There is a build.sbt file set up to also load this as an SBT project, to process files in the mdocs folder, and output them to the docs folder. In a separate terminal, run sbt "mdoc --watch", and that will start a live-watch process to constantly compile and update and docs that have changed from /mdocs to /docs. A script has been added to the package.json file that alias this as yarn sbt-watch, if you choose to use it.
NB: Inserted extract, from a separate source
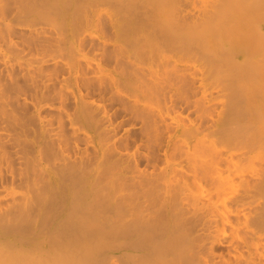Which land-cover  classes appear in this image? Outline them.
Listing matches in <instances>:
<instances>
[{"label":"bare ground","instance_id":"bare-ground-1","mask_svg":"<svg viewBox=\"0 0 264 264\" xmlns=\"http://www.w3.org/2000/svg\"><path fill=\"white\" fill-rule=\"evenodd\" d=\"M194 1L0 0V264H264V0Z\"/></svg>","mask_w":264,"mask_h":264},{"label":"rangeland","instance_id":"rangeland-1","mask_svg":"<svg viewBox=\"0 0 264 264\" xmlns=\"http://www.w3.org/2000/svg\"><path fill=\"white\" fill-rule=\"evenodd\" d=\"M189 1H192V2H190V3H193V0H189ZM196 1H197V3H200L198 0H195L194 2L196 3ZM200 1L202 2V0H200ZM205 1H206V2L208 1L207 4L210 3L209 0H205ZM205 1H204V4L206 3ZM190 3H189V5H191ZM195 3H194V4H195ZM204 4H201V5H204ZM189 5H188V6H189ZM197 5H198V7H199V4H197ZM197 5H195V6H197ZM201 5H200V7H201ZM209 5H210V4H209ZM192 6H193V5H191V7H192ZM204 6H206V4H205ZM191 7H190L189 9H191ZM193 7H194V6H193ZM198 7H197V8H198ZM194 8H196V7H194ZM194 8L192 9V13H195L196 10H197V12L195 13V15H196V14H198V12H199L198 10H200V9H194ZM208 8H209V6L207 5V7H205L204 9L207 10ZM189 9H188V10H189ZM194 10H195V11H194ZM190 11H191V10H190ZM200 11H201V10H200ZM201 12H202V11H201ZM203 12L205 13L206 11L203 10ZM203 12H202V13H203ZM72 13H73V12H72ZM89 13L91 14V12H89ZM89 13H87V14L90 15ZM199 13H200V12H199ZM202 13H201L200 15H203V14H204V13H203V14H202ZM88 15H87V16H88ZM196 16H197V15H196ZM6 53H8V52H7V51H6V52H5V51H4V52L2 51V53H0V54H2L1 57L6 56V57H4V58L7 59L8 56H9V57L12 58V60L17 58V57H16V58H13V57H15L14 54H13V55H10V54L8 53L9 55H8V54L6 55ZM3 55H4V56H3ZM12 56H13V57H12ZM8 59H10V58H8ZM17 59H18V58H17ZM19 59H20V57H19ZM10 60H11V59H10ZM20 60H21V59H20ZM196 69H197V68H196ZM197 71H198V70H196V72H197ZM209 86H210V87H209ZM209 86L207 87L208 90H206V92H207V93L210 92V94H211L212 92L215 91L214 93H216V94H214V93H212V94L215 95V96L217 97V95H218L219 93L216 92V90H214V89H213L214 91H211V89L214 88V87H213L212 85H209ZM210 94H209V95H210ZM212 94L210 95V98H211V100H212V103H213L214 100H218V99L220 100L221 97H220L219 95H218V98H216V97L212 98V97H211ZM213 99H214V100H213ZM221 100H222V99H221ZM217 102H218V101H216V103L214 104L215 106H216ZM212 106H213V105H212ZM212 106H211V108H212ZM219 107H220L219 103H218V107H217V108L214 107V108H215V110H214V115L217 114V111H218V108H219ZM211 108H210V109H211ZM207 111L210 112L209 108H208ZM211 111H212V110H211ZM175 113H177V112H175ZM209 114H211V112H210ZM170 115H172V114H170ZM211 115H213V112H212ZM174 116H175V115L173 114L172 116H170V119H167V120H171V121H169V122L172 123V121H173L172 118H173ZM176 116H178V115H176ZM173 119H174V118H173ZM178 119H179V117H178ZM178 119L175 118L173 122H175V121L178 120ZM192 121H193V120H192ZM192 121H191V122H192ZM194 121H195V120H194ZM193 123H194V122H193ZM182 124L184 125V124H186V123H182ZM186 125H187V127H188V125H189L190 128H191V125L188 124V122H187ZM193 126H194V125H193ZM187 127H186V128H187ZM187 129H188V128H187ZM172 130L174 131V129L172 128L170 132L173 133ZM175 131H177V130H175ZM133 150H134V149H133ZM133 150H130L131 152H129V154H131ZM133 153H134V151H133ZM131 155H132V154H131ZM170 161H172V160L169 159V162H170ZM160 167H161V166H160ZM162 167H163V166H162ZM228 167H229V166H227V168H228Z\"/></svg>","mask_w":264,"mask_h":264}]
</instances>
So to summarize the steps:

  1. yarn install
  2. Terminal 1 > yarn sbt-watch
  3. Terminal 2 > yarn start
  4. Write some docs, and preview live!

Docs

Only the modcs folder is set up to be processed by mdoc. To write a Scala that will be compiled, simple add scala mdoc to the code-fence. For example:

import scala.util.Random
import scala.concurrent.Future
import scala.concurrent.ExecutionContext

println("This should be different on every re-compile!")
val anInt = Random.nextInt()

println("You can even use Futures here!")
implicit val ec = ExecutionContext.global
val lala = Future(throw new Exception("Oh No!"))

If you are using IntelliJ idea, you can "inject language" into the codefence, and get Scala code highlighting/autocomplete as you would usually use it! Because you have to add the word mdoc to the code-fence, it seems to break support for auto recognizing it as Scala, but works if you manually set it!

Blog

If you add an example, you are more than welcome to add a blog entry to note/highlight the addition. The general file naming format is YYYY-MM-DD-title.md without the following structure for the front matter with your GitHub user info:

---
title: ZIO!
author: Alterationx10
author_url: https://github.com/alterationx10
author_image_url: https://avatars1.githubusercontent.com/u/149476?s=460&v=4
tags: [general zio zio-prelude]
---

Don't feel like you have to add a blog post if you don't want to, and feel free to use your GitHub username for the author field!